Text block
____

Rakshashas


The appalling 'unholy family' of Hindu India. The lord of all rakshashas is Ravana. He has ten heads and twenty arms which grow again as soon as they are cut off, and a body hideous with the myriad scars and open wounds of his endless battles with the gods. Rakshasa is a powerful vampire and magician.

They usually appear as humans with animal features (claws, fangs, slitted eyes, etc.) or as animals with human features (feet, hands, flattened nose, etc.). The animal side is very often a tiger. They eat the victim's flesh in addition to drinking their blood. Rakshasas may be destroyed by burning, sunlight or exorcism.

Rakshashas are dedicated evildoers who strive continuously to defeat the gods, sometimes winning and sometimes losing, but they also war against mankind and devour great quantities of men, women, and children. Naturally they hate holy men, whom they snatch away from their prayers and gobble up with shrieks of demoniac glee. Mortals are helpless against rakshashas and must rely on the gods to keep them under control, even though the terrible Durga, a rakshasha with the body of a man and the head of a bull, once conquered all the gods and forced them into exile.

A host of lesser fiends supports these dominant demons, and plagues both the living and the dead. Pishacas, which are goblin-like creatures but even more repulsively hideous, live in cemeteries and torment the dead but also affect the living humans. They are vampires and creators of such foul diseases as leprosy.

Bhutas, their kindred spirits, also infest cemeteries. They are the evil spirits of the dead, probably aroused and spurred on by the pishacas, and they can actually force the dead to arise from their graves and attack humans.

Grahas, another branch of this unholy family, are demons of disease. They too inhabit cemeteries, and lie in wait fro an unwary human who passes by after dark. As soon as he comes within reach they enter his body by its various orifices and settle down to destroy it from within.

____

[Stored data]
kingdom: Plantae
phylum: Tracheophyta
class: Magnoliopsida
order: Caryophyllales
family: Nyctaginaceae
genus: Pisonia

____

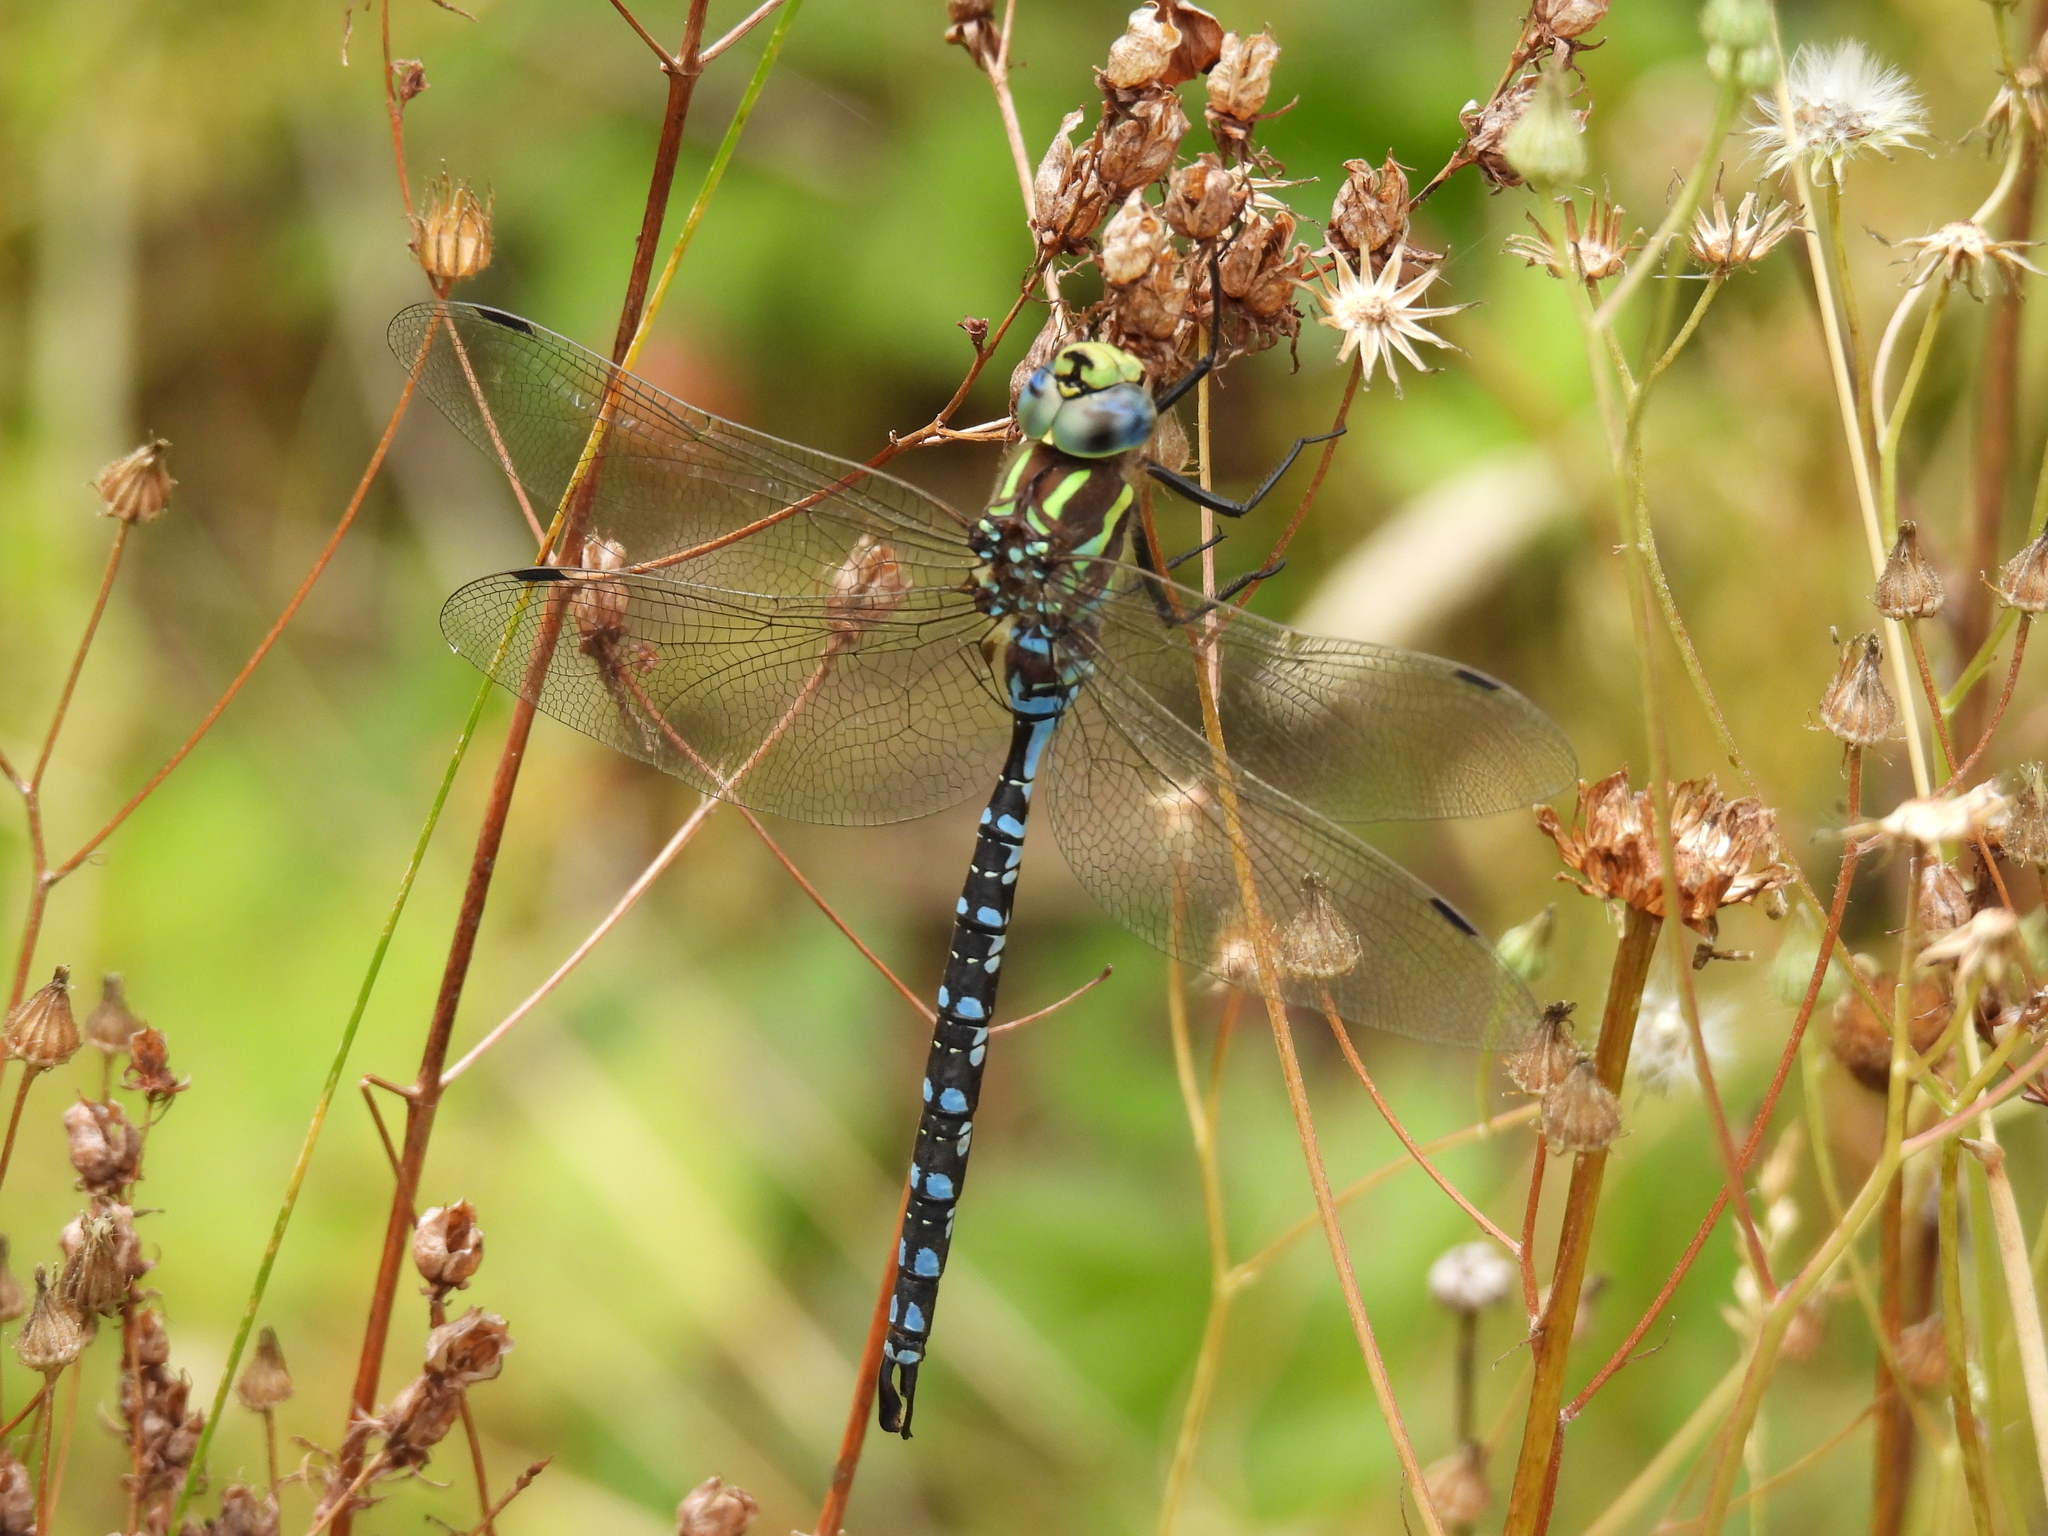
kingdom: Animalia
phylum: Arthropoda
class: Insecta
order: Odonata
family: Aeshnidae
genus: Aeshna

____

Task requirements
1) According to the passage on rakshashas, by what means may rakshasas be destroyed?
2) Reproduce the passage on rakshashas between "Bhutas, their kindred" and "and attack humans.", inclusive.
The stored data has no connection to the passage on rakshashas.

Per-task answers
1) They may be destroyed by burning, sunlight or exorcism.

2)
Bhutas, their kindred spirits, also infest cemeteries. They are the evil spirits of the dead, probably aroused and spurred on by the pishacas, and they can actually force the dead to arise from their graves and attack humans.